• About this task: In the entries below, find each line with the word "nuestro" and pull it out.

(Given data Opens)

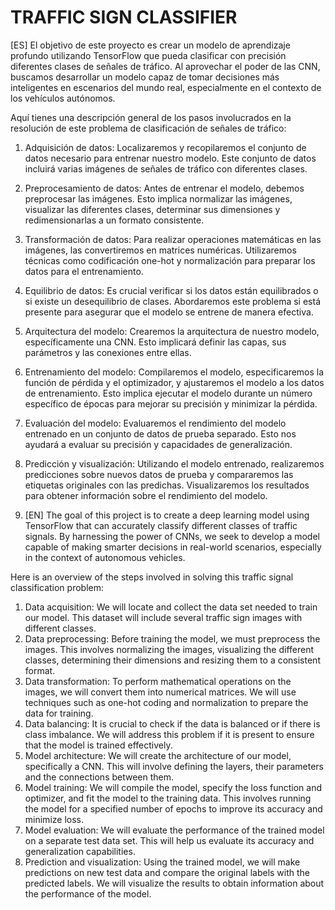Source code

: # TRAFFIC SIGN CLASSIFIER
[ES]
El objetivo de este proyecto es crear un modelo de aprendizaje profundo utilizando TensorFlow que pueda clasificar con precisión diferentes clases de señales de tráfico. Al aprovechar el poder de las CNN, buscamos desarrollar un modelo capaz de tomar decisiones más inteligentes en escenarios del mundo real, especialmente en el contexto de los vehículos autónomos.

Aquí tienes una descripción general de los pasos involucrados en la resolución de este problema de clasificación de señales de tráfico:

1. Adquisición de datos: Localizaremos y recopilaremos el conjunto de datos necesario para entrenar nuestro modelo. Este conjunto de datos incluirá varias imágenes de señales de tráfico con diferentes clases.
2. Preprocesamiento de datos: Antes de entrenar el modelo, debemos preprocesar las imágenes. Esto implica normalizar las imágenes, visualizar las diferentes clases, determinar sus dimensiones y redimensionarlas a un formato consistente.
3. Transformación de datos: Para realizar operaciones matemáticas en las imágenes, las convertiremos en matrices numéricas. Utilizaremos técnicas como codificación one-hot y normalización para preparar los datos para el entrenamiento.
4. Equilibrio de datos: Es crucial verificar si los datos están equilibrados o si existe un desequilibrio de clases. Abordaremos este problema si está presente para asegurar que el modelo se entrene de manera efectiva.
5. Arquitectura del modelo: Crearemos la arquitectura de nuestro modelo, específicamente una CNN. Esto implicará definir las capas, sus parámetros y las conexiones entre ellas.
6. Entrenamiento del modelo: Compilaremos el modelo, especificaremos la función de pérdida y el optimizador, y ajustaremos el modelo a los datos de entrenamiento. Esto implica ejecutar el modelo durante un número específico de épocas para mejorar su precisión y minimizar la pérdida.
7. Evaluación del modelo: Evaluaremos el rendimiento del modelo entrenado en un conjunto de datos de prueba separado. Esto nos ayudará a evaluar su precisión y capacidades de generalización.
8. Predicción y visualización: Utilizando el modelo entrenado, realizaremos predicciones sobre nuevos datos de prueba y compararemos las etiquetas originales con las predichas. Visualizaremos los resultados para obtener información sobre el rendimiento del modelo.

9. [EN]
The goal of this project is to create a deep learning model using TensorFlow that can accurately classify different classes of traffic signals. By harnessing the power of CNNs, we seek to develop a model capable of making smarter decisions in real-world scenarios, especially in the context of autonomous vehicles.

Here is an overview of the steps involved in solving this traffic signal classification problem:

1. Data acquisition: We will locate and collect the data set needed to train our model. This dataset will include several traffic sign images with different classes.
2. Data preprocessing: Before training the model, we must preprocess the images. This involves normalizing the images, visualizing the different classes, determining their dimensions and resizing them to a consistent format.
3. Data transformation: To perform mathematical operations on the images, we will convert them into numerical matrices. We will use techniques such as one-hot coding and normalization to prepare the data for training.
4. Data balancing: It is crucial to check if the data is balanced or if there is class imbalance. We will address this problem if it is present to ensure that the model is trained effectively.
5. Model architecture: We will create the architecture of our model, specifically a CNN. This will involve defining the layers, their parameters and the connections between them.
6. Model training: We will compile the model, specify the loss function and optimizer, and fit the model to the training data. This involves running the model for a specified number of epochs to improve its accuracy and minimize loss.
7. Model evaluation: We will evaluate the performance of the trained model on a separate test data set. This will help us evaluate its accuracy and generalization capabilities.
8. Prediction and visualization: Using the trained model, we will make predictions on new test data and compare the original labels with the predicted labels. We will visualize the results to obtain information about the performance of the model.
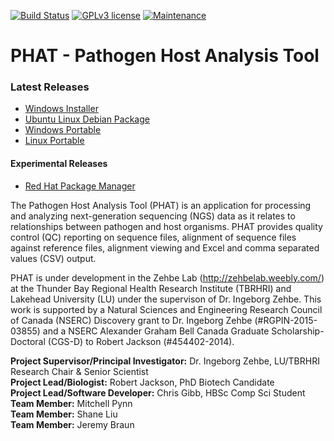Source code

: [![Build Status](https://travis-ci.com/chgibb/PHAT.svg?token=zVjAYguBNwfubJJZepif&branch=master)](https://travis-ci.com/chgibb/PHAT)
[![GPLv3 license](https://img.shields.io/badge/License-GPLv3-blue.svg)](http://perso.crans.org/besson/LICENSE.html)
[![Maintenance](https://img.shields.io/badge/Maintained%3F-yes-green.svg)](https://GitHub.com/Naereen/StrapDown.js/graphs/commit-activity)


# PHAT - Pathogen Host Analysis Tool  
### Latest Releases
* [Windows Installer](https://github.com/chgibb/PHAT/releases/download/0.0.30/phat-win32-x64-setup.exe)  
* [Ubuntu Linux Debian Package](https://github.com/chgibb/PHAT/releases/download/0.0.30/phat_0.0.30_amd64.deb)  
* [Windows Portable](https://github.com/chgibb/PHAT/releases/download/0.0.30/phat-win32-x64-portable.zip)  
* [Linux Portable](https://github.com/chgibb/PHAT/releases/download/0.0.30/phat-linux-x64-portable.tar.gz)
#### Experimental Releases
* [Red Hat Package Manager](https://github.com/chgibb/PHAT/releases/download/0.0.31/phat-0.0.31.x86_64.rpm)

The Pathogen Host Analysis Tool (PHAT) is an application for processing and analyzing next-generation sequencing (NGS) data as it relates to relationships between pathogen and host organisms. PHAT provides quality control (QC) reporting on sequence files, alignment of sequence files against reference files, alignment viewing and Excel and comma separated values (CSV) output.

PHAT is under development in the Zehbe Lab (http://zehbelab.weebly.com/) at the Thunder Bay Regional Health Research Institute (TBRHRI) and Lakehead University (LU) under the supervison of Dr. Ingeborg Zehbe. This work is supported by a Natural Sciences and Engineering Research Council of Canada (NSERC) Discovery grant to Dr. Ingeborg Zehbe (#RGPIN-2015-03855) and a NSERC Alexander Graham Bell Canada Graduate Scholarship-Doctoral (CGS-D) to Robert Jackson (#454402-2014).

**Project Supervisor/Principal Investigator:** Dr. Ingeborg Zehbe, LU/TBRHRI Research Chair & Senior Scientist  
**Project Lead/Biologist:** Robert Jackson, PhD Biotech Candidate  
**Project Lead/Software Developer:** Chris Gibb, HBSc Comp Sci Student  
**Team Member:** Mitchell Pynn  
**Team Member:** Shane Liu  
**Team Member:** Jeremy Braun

(Given data Closes)

• Answer box:
1. Adquisición de datos: Localizaremos y recopilaremos el conjunto de datos necesario para entrenar nuestro modelo. Este conjunto de datos incluirá varias imágenes de señales de tráfico con diferentes clases.
5. Arquitectura del modelo: Crearemos la arquitectura de nuestro modelo, específicamente una CNN. Esto implicará definir las capas, sus parámetros y las conexiones entre ellas.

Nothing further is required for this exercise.